Semasa mengadu nasib di jalan, Noviana kerap kali berhadapan dengan risiko. Beberapa kali, mereka harus berhadapan dengan aparat keamanan, bahkan ditahan di Lingkungan Pondok Sosial (Liponsos).
![Noviana bersama kedua orang tuanya. [Suara.com/Dimas Angga P]](https://media.suara.com/pictures/653x366/2019/09/06/98524-noviana-bersama-orang-tuanya.jpg)
Namun, dalam kondisi kurang layak sudah menjadi ‘makanan’ sehari-hari. Novi dan saudara-saudaranya tak gentar. Bahkan, bagi Noviana dan keluarganya, jalanan adalah tempat untuk belajar banyak hal.
"Saya mengamen sejak kelas TK sampai SMP, waktu kelas 6 SD sempat terciduk," ujarnya.
Noviana mengingat Jalan Ngagel di Kota Surabaya menjadi tempat sandarannya mencari nafkah.
"Memang dunia jalanan kan keras, syukur bapak dan ibu protektif. Walaupun saya hidup di jalanan, saya tidak terpengaruh gaya hidup jalanan seperti merokok, minum-minuman keras. Kalau digodain ya pasti, tapi kita enggak respon lah," ungkapnya.
Perubahan nasib mulai dirasakannya saat masuk masa SMA. Noviana mulai menekuni olahraga Panahan, bahkan sempat mengikuti Pekan Olahraga Provinsi (Porprov) sebagai bagian dari kontingen Surabaya.
"SMA sibuk dengan Panahan, sempat ikut pertandingan resmi seperti Porprov Jawa Timur, dapat medali emas dan perak, bonusnya saya buat bayar sekolah dan buka usaha kecil-kecilan," katanya.
Namun, saat masuk kuliah di Universitas Airlangga, Noviana memilih berhenti dan fokus belajar ilmu hukum yang dipilihnya.
"Saat kuliah, berhenti total dari Panahan, sejak awal kuliah enggak minta uang ke orang tua. Saat mendaftar kuliah pun saya membayar biaya pendaftaran pakai duit sendiri dari sisa Porprov," paparnya.
Keputusan berhenti dari dunia olahraga, pun berdampak pada pendapatan untuk memenuhi kebutuhan hidupanya. Sehingga, dia harus mencari peluang lain untuk bisa membiayai kebutuhan sehari-hari dan memenuhi keperluan kuliah.

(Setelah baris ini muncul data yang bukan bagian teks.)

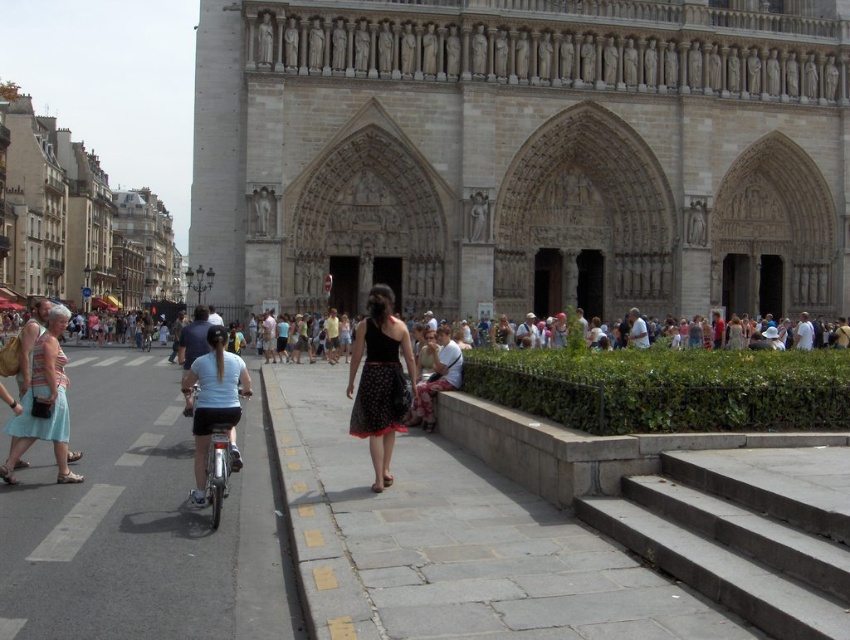
Question: From the image, what is the correct spatial relationship of gray concrete stairs at lower right in relation to light blue cotton dress at left?

Choices:
 (A) above
 (B) below

Answer: (B)

Question: Which object is positioned closest to the light blue cotton dress at left?

Choices:
 (A) gray concrete stairs at lower right
 (B) black dotted skirt at center

Answer: (B)

Question: Among these objects, which one is nearest to the camera?

Choices:
 (A) gray concrete stairs at lower right
 (B) white asphalt at lower left

Answer: (A)

Question: Is stone gothic cathedral at center positioned behind gray concrete stairs at lower right?

Choices:
 (A) yes
 (B) no

Answer: (A)

Question: Does gray concrete stairs at lower right appear under white matte bicycle at center-left?

Choices:
 (A) yes
 (B) no

Answer: (A)

Question: Estimate the real-world distances between objects in this image. Which object is closer to the black dotted skirt at center?

Choices:
 (A) stone gothic cathedral at center
 (B) white matte bicycle at center-left

Answer: (B)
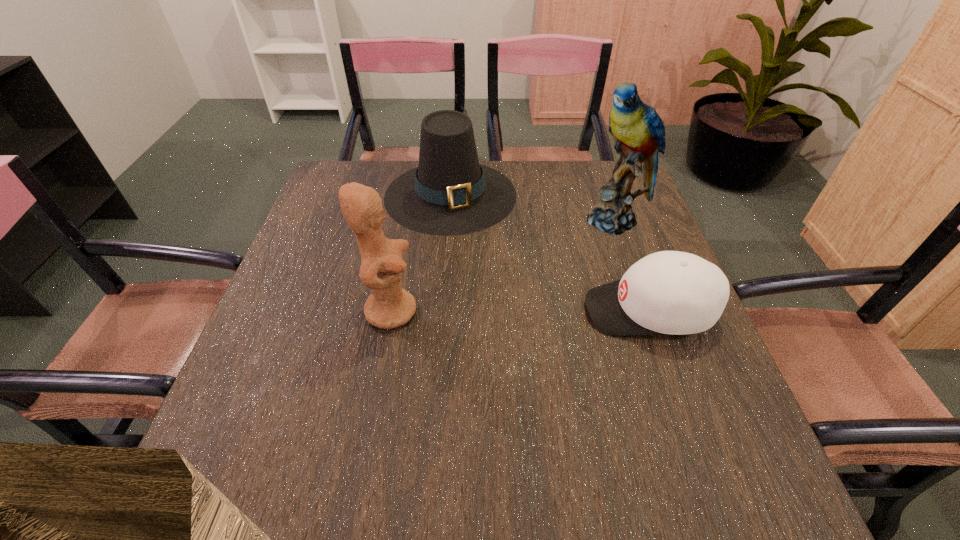
In order to click on free spot on the desktop that is between the second tallest object and the shortest object and is positioned on the face of the parrot in this screenshot , I will do `click(547, 310)`.

Locate an element on the screen. The height and width of the screenshot is (540, 960). free space on the desktop that is between the third shortest object and the baseball cap and is positioned on the front-facing side of the hat is located at coordinates (483, 310).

"Waktu kuliah serabutan hingga dua tahun, terus magang mendapat uang saku dari LBH. Ya cukup buat beli buku dan bayar kuliah, kan LBH-nya milik kampus sendiri," tambahnya.
Setelah lulus dan menjadi wisudawan terbaik, Noviana masih memiliki keinginan melanjutkan studi di magister hukum. Pun sembari menunggu pembukaan CPNS di Kemenkumham Jawa Timur.
"Inginnya sih ngelanjutin magister hukum, sembari tunggu lowongan CPNS Hakim," ujarnya.